> _GIVEN RECORDS_
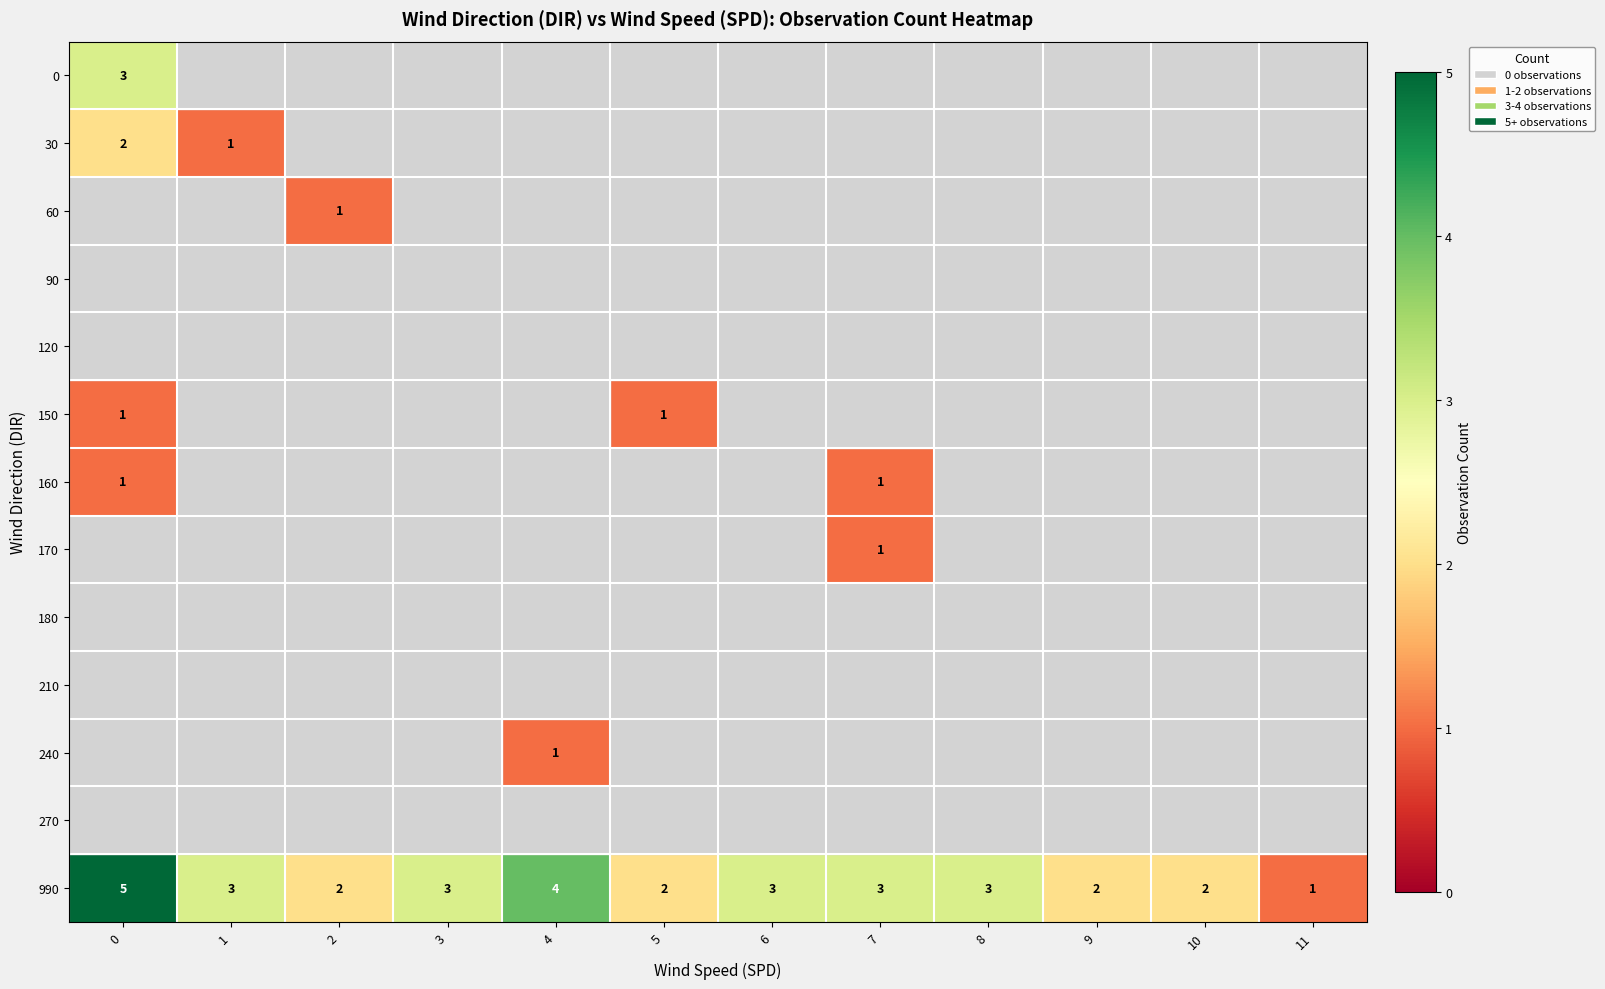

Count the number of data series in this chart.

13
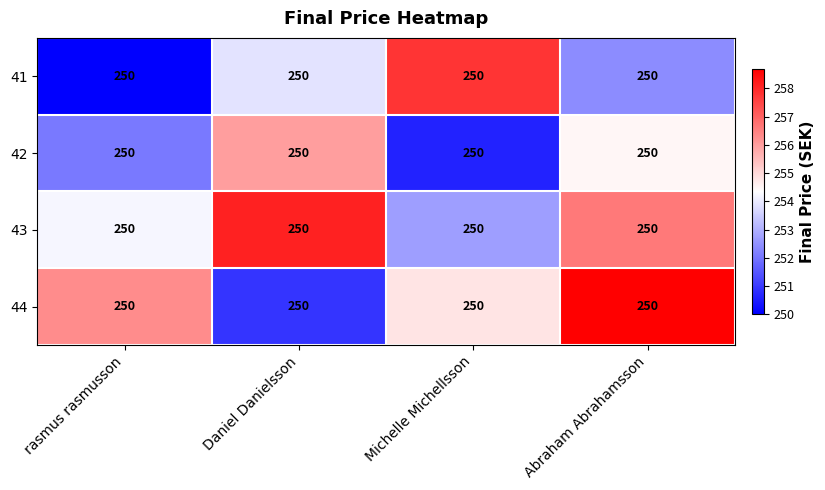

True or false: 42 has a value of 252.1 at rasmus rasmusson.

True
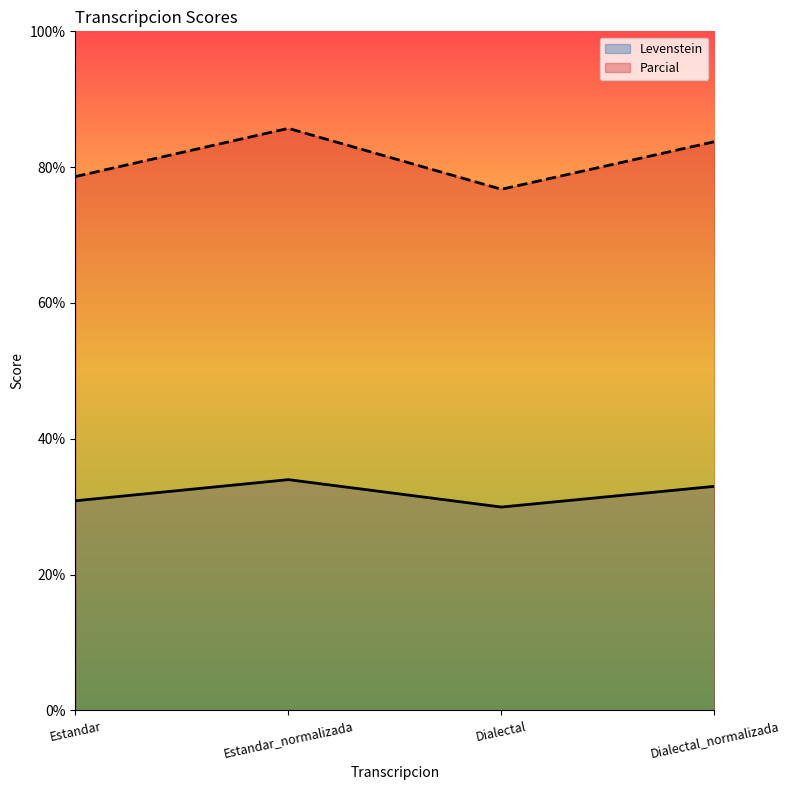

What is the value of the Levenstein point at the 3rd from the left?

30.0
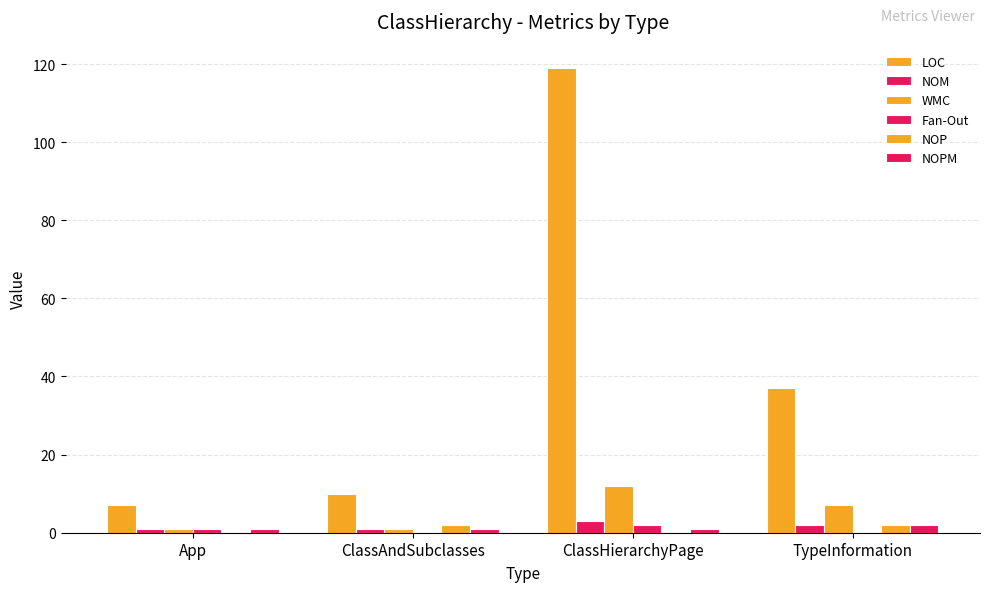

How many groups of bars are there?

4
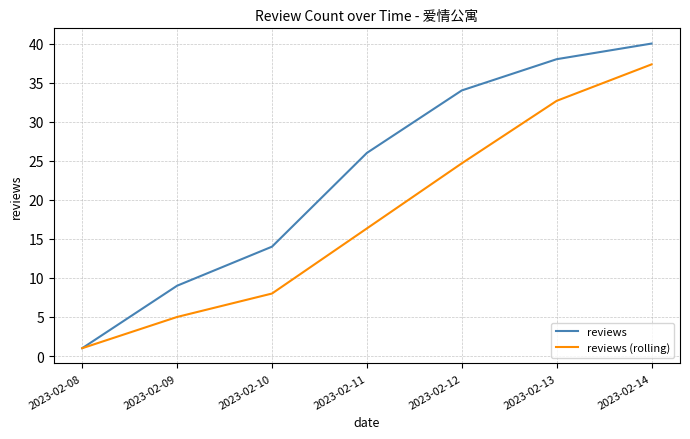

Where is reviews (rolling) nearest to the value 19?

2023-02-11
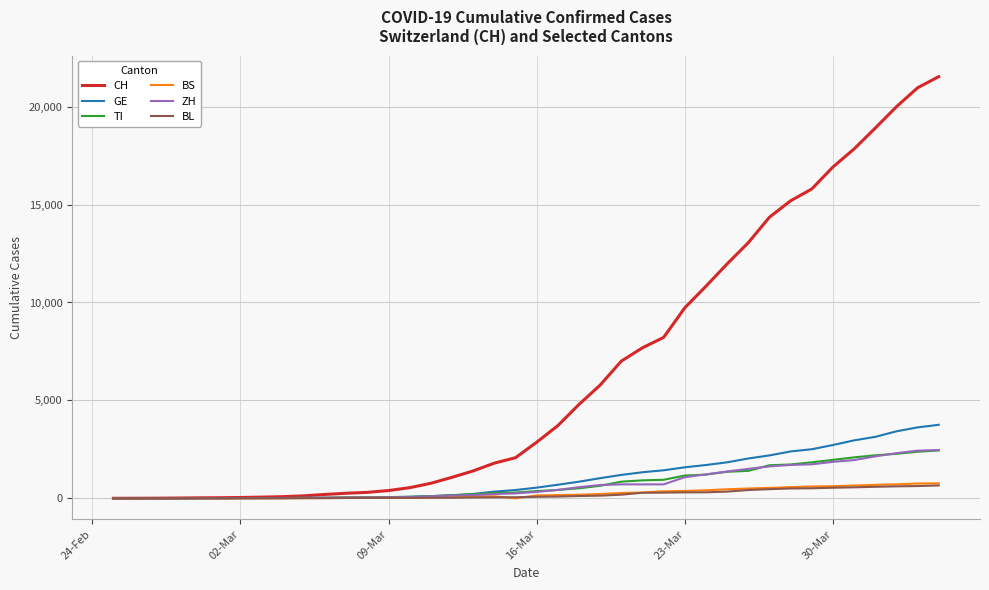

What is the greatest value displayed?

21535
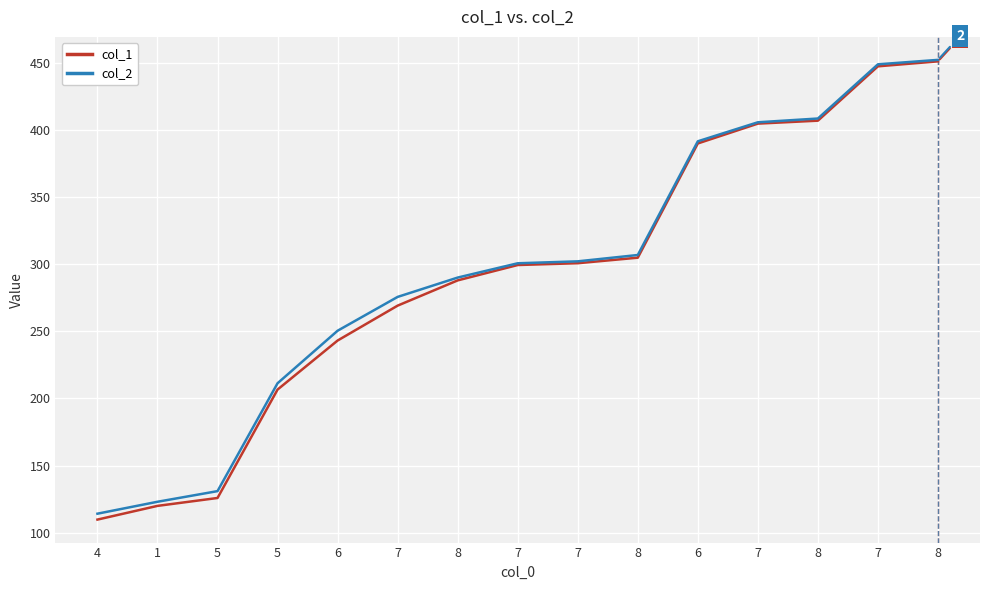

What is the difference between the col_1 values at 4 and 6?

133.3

> _WHAT IS EXPECTED_
Can you repeat every line of the records above word for word, leaving out the pictures?

> _WRITTEN SOLUTION_
Count the number of data series in this chart.

13

True or false: 42 has a value of 252.1 at rasmus rasmusson.

True

What is the value of the Levenstein point at the 3rd from the left?

30.0

How many groups of bars are there?

4

Where is reviews (rolling) nearest to the value 19?

2023-02-11

What is the greatest value displayed?

21535

What is the difference between the col_1 values at 4 and 6?

133.3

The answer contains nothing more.